Change order of summation and write in the binomial coefficient and clean up terms slightly,

$$W(xe^x) = \sum_{n \ge 1} -\frac{x^n}{n!} \sum_{k \ge 1} \binom{n}{k} (-1)^k k^{n-1} $$

Notice that because the binomial coefficient appears, the inner series is really only a finite sum since it forces the terms to 0 for $k>n$. Let's focus on this.

$$\sum_{k=1}^n \binom{n}{k} (-1)^k k^{n-1}$$

Similar to how we brought in the derivative for the multinomial series, we can think of the $k^{n-1}$ coming from an exponent on a variable $y$ that has been evaluated at 1.

$$\left. \sum_{k=1}^n \binom{n}{k} (-1)^k k^{n-1}y^k \right|_{y=1}$$ This time we need to multiply by $y$ after differentiating to keep the power at $k$.

$$\left. \left(y \frac{d}{dy} \right)^{n-1} \sum_{k=1}^n \binom{n}{k} (-1)^ky^k \right|_{y=1}$$

When $n=1$ there is no derivative taken, so the result is just $-1$ for this sum. For $n>1$ we can safely put in the $k=0$ constant term which gets removed by the derivative so that we can rewrite it now as a binomial expansion,

$$\left. \left(y \frac{d}{dy} \right)^{n-1} (1-y)^n \right|_{y=1}$$

Because we are taking only up to the $n-1$ derivative of $(1-y)^n$ there will always be a $(1-y)$ term in the product rule expansion.
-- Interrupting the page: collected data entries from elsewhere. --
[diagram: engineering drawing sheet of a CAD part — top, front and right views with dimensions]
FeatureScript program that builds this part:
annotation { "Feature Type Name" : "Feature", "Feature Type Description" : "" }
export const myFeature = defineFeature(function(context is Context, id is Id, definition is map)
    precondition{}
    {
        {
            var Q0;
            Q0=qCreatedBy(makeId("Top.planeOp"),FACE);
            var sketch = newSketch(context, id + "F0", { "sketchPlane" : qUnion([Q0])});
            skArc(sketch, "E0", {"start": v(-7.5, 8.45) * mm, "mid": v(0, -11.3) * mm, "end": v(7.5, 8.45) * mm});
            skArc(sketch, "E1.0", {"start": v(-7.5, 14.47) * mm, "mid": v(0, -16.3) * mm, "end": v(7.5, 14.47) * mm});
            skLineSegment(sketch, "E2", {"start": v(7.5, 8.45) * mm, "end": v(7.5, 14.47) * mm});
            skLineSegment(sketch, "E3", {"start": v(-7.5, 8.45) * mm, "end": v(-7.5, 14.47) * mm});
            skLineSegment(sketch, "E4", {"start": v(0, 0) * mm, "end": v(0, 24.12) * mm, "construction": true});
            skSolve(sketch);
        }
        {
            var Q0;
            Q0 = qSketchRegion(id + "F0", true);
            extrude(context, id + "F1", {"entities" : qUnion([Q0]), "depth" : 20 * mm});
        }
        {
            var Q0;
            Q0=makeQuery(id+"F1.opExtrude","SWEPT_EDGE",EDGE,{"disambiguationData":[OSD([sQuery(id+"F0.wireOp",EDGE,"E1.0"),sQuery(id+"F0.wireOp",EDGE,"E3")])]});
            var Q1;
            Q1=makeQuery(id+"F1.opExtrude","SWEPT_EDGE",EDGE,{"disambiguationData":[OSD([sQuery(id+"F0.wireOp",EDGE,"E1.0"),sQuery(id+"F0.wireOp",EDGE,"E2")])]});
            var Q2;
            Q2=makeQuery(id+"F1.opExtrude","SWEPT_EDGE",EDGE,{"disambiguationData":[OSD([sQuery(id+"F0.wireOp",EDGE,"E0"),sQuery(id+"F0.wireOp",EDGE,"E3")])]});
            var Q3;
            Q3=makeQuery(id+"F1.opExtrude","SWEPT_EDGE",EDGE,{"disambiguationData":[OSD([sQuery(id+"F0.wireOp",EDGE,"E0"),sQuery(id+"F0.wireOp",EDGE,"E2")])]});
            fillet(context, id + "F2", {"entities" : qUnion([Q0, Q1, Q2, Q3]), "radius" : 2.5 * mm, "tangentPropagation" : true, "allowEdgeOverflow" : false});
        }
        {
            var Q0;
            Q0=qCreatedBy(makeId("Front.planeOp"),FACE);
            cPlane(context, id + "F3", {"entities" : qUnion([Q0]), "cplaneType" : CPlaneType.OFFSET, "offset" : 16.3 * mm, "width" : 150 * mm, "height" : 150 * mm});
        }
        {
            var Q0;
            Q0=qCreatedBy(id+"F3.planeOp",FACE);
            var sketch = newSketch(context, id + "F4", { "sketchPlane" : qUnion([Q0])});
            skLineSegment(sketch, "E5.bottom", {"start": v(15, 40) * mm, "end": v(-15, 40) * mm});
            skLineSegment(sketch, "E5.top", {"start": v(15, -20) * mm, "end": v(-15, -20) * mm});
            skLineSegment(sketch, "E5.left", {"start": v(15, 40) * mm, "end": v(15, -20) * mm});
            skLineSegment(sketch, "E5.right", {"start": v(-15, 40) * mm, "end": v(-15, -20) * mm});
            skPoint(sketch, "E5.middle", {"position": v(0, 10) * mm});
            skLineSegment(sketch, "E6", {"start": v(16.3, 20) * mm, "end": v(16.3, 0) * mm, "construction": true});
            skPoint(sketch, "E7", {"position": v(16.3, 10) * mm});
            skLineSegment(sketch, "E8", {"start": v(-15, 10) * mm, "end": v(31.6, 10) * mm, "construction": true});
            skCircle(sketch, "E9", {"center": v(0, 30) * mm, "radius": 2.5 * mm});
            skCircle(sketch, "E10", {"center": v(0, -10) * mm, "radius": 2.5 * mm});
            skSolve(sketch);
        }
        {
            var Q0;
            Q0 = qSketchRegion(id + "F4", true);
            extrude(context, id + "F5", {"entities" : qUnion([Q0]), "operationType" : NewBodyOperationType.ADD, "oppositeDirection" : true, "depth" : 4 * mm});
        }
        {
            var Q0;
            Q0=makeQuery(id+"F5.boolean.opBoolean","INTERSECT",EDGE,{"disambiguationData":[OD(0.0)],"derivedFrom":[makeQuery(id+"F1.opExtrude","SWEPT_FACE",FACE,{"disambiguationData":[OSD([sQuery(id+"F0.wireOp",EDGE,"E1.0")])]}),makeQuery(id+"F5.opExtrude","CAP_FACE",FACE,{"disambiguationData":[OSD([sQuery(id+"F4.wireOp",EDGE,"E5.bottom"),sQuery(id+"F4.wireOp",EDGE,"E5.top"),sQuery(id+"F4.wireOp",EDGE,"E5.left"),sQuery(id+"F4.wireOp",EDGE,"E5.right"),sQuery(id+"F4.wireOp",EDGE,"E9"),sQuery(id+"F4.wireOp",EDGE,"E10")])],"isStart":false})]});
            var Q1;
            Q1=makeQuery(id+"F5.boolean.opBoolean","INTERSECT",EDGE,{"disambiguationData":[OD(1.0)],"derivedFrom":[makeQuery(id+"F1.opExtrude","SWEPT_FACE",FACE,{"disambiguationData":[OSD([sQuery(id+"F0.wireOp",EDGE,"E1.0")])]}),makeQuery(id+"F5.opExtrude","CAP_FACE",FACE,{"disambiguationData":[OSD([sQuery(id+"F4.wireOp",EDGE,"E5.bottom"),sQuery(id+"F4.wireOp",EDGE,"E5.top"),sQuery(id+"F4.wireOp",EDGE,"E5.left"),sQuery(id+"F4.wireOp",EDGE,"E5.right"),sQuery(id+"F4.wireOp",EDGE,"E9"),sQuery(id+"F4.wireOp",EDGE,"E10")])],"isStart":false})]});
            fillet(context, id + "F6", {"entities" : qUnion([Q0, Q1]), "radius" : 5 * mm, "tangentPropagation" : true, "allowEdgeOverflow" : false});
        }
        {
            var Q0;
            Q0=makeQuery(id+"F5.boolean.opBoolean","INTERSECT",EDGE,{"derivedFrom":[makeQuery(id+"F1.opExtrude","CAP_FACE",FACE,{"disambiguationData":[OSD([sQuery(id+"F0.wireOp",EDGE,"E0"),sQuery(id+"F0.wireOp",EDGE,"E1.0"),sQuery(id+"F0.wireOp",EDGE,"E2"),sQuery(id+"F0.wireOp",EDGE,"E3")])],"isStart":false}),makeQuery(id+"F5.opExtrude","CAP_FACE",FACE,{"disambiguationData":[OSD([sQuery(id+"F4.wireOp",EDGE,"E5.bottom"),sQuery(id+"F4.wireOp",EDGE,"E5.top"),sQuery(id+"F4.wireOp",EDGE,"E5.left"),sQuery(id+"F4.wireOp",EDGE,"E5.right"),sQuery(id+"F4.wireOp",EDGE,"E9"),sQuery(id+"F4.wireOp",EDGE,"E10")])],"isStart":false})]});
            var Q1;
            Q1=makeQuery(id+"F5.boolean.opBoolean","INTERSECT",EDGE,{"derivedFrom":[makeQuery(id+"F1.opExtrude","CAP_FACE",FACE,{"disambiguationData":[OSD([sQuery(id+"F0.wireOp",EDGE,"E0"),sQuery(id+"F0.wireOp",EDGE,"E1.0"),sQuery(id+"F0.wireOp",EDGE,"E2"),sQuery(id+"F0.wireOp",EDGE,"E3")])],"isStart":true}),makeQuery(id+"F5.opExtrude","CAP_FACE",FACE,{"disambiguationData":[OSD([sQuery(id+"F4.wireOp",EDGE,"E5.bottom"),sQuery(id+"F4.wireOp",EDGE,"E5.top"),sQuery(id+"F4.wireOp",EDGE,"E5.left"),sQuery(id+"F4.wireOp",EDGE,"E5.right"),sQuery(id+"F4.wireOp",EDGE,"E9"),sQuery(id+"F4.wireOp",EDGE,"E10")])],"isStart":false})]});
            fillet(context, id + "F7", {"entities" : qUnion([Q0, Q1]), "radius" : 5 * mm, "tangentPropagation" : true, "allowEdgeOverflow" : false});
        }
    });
This means evaluating at $y=1$ forces all of these terms to $0$. This means the only surviving term was the $n=1$ term which gave $-1$, so we return to our series and find that it simplifies to,

$$W(xe^x) = x$$

Answer 4

You can use the Ramanujan master theorem which may not appear to converge, but does symbolically:

$$W(x)=\sum_{n=1}^\infty\frac{(-x)^n}{n!\Gamma(-n)}\int_0^\infty t^{-n-1}W(t)dt$$

$t\to W(t)$ with the incomplete gamma function:

$$\int_0^\infty t^{-n-1}W(t)dt=\int_0^\infty e^{-nt}t^{1-n}+e^{-nt}t^{-n}dt=(-n)^{n-2}(n\Gamma(1-n,t)+\Gamma(2-n,nt))^\infty_0=n^{n-2}\Gamma(1-n)$$

therefore:

$$W(x)=-\sum_{n=1}^\infty\frac{n^{n-2}\Gamma(1-n)(-x)^n}{\Gamma(-n)n!}=-\sum_{n=1}^\infty\frac{(-1)^nn^{n-1}x^n}{n!}$$

Answer 5

It can be easily derived by applying the Lagrange inversion formula to $ze^z$ as it satisfies all criterias of the Lagrange inversion theorem, i.e. $f(0)=0$ and $f'(0)$ is non zero.